Buru penyebar propaganda
Kepolisian Republik Indonesia mengaku juga mendapatkan informasi tentang WNI yang menjadi korban propaganda ISIS.
Kepala Bagian Penerangan Umum Polri, Kombes. Pol. Martinus Sitompul, mengatakan pihaknya terus memburu kelompok yang telah membohongi masyarakat lewat media sosial dan internet.
“Ini adalah hal negatif yang tumbuh berkembang di masyarakat kita, akibat kemajuan teknologi,” katanya kepada wartawan.
Polisi menyiapkan empat hal yang dianggap efektif untuk membendung penyebaran propaganda ISIS di Indonesia, di antaranya mengkonter isu-isu dengan informasi yang benar kepada masyarakat.
Pihaknya juga bekerja sama dengan Kementerian Komunikasi dan Informatika untuk memblokir situs yang dianggap membahayakan. Polisi juga akan mencari dalang di balik situs-situs meresahkan itu.
"Kita akan melakukan permohonan kepada Kominfo untuk memblokir. Apabila diblokir masih timbul-timbul lagi dengan situs baru, dengan akun palsu, kita take down, dengan mengejar mereka bahwa mereka ini siapa," tegas Martunis.
Polisi juga terus memburu kelompok-kelompok pendukung ISIS yang berusaha merekrut kadernya melalui media sosial, termasuk menyebarkan propaganda untuk ke Suriah dan wilayah-wilayah yang diklaim sebagai bagian Daulah Islamiah.
“Kita terus melacak keberadaan mereka dan tentu saja akan kita tangkap,” katanya.
Peran semua pihak
Menurut data Kemlu, sejak tahun 2012 hingga 2016, lebih dari 500 WNI yang dideportasi dari sejumlah negara, terutama Turki, karena ingin ke Suriah. Namun tidak diketahui pasti berapa WNI yang terlibat langsung dengan ISIS.

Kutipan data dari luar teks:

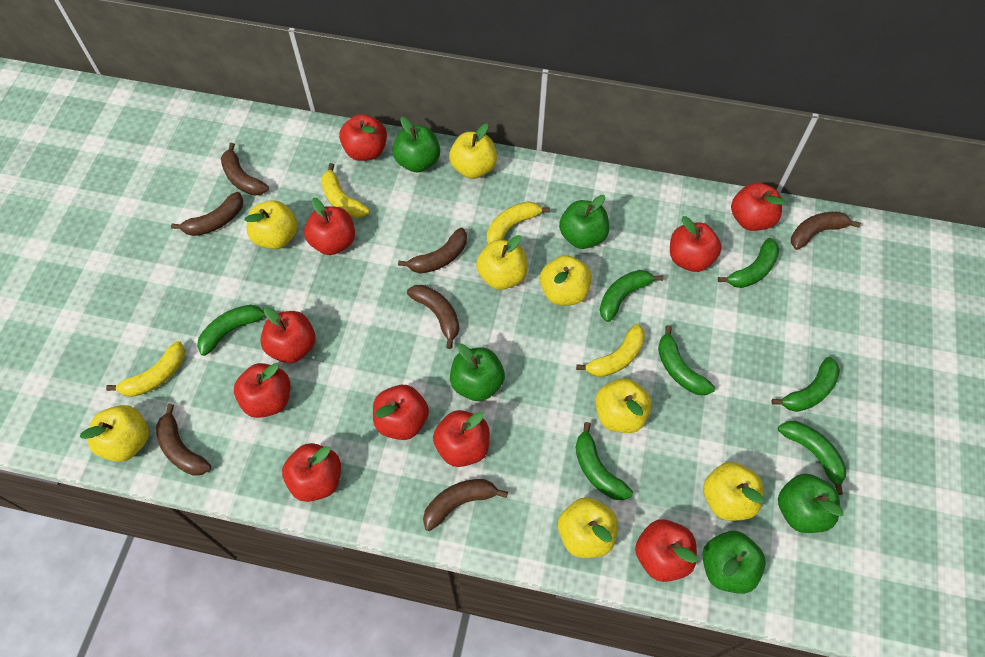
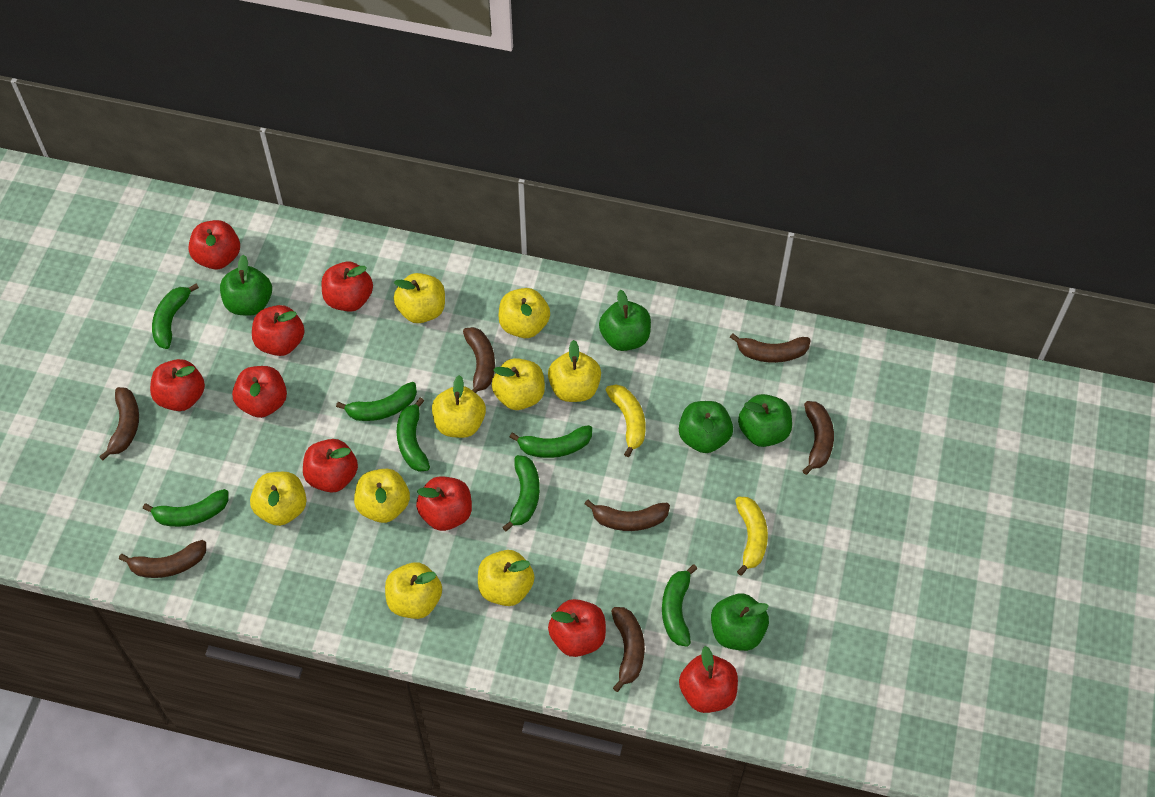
red apple: [234,363,290,418] [260,307,316,363] [282,443,341,502] [304,198,355,255] [339,114,387,161] [373,385,429,440] [433,410,490,467] [635,519,697,582] [670,216,721,272] [731,183,785,231] = 10 -> [150,359,205,411] [188,220,240,269] [232,366,287,418] [252,305,305,356] [303,439,358,493] [322,262,373,312] [416,476,472,531] [548,599,606,657] [679,646,738,713] = 9
yellow apple: [80,405,149,462] [244,200,298,249] [449,124,497,179] [476,235,527,290] [540,255,592,306] [558,497,618,558] [595,378,652,433] [703,462,764,521] = 8 -> [250,472,307,526] [354,469,410,523] [385,562,442,619] [394,273,445,323] [432,375,486,438] [478,550,535,606] [492,358,545,410] [498,288,550,338] [548,340,601,402] = 9
yellow banana: [106,341,185,397] [321,163,370,218] [487,201,550,244] [576,324,645,377] = 4 -> [606,384,646,457] [735,497,768,576] = 2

Iqbal mengatakan sebelum memulangkan dan memproses deportasi WNI yang ingin ke Suriah, pihaknya selalu menyerahkan proses verifikasi dan interogasi ke polisi maupun Badan Nasional Penanggulangan Terorisme (BNPT).
“Apabila memang terbukti terlibat ISIS, maka akan langsung diproses polisi,” katanya.

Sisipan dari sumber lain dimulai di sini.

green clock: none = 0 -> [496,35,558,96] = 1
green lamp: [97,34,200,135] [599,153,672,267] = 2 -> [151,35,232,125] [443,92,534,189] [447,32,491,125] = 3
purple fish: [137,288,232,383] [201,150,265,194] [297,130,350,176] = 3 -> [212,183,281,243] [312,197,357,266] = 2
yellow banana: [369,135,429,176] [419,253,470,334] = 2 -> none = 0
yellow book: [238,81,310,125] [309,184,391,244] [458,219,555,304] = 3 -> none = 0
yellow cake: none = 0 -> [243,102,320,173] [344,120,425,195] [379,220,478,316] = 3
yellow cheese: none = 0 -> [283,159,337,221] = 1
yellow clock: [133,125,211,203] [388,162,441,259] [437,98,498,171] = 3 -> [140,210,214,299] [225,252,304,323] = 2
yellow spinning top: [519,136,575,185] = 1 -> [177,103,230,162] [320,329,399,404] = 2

Mantan Kepala BNPT, Ansyad Mbai, mengatakan agak sulit mendeteksi mereka yang menjadi korban propaganda maupun terlibat. Aparat, kata dia, harus jeli dalam melakukan verifikasi terhadap mereka.
“Setelah dideportasi dan diidentifikasi mereka juga perlu diawasi. Belum tentu mereka hanya korban, tapi bisa jadi mereka telah terkontaminasi pemahaman radikal,” katanya saat dihubungi BeritaBenar.

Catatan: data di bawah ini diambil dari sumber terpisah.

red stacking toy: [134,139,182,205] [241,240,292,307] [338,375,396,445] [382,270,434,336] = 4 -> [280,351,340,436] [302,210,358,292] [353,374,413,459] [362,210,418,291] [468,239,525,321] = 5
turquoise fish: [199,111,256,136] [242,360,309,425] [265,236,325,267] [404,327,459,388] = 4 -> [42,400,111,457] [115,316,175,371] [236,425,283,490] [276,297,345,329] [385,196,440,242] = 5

Ia juga menilai dibutuhkan peran serta semua pihak untuk menyadarkan masyarakat bahwa radikalisme dan ISIS tidak sejalan dengan agama mana pun. Karena itu ulama juga diharapkan lebih aktif meluruskan paham menyimpang tersebut.
“Sebagai negara yang mayoritas penduduknya Muslim, tentu saja warga negara kita menjadi target aksi mereka. Karena itu semua pihak harus berperan, terutama ulama sebagai pemimpin ummat,” pungkasnya.